_TASK INSTRUCTIONS:_ Restate verbatim the span of lines below between the line with "47009 – Valladolid" and the line with "la tua pratica di Yana Yoga. Può essere un", including those two lines, and only that span.

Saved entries
++++++++

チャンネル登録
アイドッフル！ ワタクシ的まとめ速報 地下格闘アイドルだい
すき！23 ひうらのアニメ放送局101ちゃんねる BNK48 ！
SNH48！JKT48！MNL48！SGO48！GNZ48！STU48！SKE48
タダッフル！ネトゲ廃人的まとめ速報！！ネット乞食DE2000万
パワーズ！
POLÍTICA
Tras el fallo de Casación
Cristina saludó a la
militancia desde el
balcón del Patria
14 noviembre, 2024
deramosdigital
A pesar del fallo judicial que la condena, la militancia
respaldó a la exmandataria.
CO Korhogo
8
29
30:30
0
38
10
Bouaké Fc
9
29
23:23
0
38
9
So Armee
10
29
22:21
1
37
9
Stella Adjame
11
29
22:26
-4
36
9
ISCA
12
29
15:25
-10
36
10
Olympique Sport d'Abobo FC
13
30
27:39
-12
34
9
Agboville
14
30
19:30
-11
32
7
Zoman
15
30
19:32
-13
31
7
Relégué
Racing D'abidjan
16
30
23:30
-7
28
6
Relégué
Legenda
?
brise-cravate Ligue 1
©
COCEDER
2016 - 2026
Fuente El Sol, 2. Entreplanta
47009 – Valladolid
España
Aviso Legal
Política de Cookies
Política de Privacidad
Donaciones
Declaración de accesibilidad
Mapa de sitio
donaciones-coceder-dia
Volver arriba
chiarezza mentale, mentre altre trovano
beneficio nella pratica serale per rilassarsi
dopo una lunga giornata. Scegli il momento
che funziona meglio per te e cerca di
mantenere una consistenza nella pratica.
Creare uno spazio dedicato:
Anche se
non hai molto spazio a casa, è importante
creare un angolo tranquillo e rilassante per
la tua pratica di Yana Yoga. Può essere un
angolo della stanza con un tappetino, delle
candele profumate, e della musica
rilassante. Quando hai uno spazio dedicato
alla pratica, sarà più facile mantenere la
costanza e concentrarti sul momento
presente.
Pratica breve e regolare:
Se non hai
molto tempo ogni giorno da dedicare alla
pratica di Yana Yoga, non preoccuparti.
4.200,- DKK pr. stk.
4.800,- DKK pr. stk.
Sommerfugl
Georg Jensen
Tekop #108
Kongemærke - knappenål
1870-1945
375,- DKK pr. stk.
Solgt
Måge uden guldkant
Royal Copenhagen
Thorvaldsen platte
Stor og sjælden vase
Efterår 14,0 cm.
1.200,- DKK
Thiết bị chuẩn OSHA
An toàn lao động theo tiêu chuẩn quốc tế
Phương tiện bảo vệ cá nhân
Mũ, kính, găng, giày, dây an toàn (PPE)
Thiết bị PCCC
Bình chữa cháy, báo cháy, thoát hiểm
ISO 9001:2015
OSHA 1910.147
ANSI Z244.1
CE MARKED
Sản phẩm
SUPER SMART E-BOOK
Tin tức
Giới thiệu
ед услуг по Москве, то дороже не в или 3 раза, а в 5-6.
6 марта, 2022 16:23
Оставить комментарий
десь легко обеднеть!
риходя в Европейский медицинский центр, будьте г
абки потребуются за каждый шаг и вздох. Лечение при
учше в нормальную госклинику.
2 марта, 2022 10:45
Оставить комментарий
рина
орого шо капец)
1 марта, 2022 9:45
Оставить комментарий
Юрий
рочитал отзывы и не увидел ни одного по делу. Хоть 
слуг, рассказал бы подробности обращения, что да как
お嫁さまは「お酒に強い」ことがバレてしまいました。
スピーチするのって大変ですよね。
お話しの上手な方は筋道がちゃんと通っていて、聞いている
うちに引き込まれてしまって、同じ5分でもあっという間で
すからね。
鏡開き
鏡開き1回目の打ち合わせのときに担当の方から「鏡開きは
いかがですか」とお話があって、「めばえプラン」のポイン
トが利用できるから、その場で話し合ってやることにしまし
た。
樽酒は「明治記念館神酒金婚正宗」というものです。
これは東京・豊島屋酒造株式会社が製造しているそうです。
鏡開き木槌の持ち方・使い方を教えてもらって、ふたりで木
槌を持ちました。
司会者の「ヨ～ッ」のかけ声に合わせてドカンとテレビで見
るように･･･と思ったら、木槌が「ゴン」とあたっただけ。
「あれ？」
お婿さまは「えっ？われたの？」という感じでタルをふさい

++++++++

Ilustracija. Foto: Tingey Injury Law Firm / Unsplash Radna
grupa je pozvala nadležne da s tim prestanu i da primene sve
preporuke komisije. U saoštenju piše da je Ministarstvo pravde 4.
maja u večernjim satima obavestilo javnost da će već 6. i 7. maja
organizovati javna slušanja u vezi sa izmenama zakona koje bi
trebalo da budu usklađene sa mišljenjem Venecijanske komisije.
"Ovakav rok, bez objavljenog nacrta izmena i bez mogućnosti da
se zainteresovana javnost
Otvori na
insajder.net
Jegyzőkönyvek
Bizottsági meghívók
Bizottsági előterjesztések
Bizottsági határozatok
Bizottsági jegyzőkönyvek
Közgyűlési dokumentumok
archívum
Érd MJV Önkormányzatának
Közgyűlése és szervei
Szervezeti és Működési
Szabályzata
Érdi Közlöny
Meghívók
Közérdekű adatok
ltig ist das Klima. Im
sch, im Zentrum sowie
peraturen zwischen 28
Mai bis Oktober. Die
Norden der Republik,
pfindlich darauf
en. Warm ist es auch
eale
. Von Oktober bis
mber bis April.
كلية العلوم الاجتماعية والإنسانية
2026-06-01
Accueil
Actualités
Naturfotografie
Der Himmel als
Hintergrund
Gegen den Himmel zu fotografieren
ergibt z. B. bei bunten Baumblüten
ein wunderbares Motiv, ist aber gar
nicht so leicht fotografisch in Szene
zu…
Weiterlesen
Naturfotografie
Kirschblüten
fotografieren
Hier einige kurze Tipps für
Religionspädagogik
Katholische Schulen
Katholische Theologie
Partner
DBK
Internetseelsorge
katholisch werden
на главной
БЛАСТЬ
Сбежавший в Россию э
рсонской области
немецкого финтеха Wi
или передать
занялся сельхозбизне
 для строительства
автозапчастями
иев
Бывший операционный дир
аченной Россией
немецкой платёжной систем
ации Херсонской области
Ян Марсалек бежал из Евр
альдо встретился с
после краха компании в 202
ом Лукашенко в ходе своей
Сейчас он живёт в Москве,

++++++++

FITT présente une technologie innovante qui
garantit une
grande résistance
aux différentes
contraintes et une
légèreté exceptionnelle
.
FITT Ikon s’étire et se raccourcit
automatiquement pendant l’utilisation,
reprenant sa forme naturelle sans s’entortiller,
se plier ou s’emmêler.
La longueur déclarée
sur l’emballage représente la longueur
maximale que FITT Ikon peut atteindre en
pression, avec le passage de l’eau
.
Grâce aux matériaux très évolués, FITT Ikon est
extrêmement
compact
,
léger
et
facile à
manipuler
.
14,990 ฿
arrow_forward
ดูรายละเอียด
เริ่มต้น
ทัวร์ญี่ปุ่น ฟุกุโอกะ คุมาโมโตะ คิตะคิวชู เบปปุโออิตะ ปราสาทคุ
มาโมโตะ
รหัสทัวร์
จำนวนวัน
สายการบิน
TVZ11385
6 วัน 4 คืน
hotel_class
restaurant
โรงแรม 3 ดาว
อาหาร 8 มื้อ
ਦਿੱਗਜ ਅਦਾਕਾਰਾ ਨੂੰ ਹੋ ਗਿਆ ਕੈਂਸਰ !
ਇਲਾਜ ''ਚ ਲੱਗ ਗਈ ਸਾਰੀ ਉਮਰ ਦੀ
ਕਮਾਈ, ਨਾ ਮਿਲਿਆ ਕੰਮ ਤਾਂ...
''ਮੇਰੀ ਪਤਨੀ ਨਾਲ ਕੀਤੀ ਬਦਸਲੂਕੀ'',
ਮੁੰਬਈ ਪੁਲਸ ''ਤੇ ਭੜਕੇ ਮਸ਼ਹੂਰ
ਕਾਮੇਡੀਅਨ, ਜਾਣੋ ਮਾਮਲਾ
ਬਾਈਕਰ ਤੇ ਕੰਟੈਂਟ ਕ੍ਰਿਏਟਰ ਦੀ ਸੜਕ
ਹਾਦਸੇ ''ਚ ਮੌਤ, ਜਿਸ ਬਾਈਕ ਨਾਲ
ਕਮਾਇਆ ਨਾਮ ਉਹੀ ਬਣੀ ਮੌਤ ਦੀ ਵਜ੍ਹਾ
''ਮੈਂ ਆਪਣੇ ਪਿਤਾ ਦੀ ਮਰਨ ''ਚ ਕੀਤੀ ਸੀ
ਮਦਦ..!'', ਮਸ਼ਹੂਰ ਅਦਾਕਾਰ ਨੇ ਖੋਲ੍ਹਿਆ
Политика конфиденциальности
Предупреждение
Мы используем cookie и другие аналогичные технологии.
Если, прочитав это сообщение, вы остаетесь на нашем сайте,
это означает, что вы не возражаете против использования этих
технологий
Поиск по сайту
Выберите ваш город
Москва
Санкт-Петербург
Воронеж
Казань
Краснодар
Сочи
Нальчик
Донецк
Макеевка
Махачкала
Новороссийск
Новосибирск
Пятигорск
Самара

++++++++

_EXERCISE ANSWER:_
47009 – Valladolid
España
Aviso Legal
Política de Cookies
Política de Privacidad
Donaciones
Declaración de accesibilidad
Mapa de sitio
donaciones-coceder-dia
Volver arriba
chiarezza mentale, mentre altre trovano
beneficio nella pratica serale per rilassarsi
dopo una lunga giornata. Scegli il momento
che funziona meglio per te e cerca di
mantenere una consistenza nella pratica.
Creare uno spazio dedicato:
Anche se
non hai molto spazio a casa, è importante
creare un angolo tranquillo e rilassante per
la tua pratica di Yana Yoga. Può essere un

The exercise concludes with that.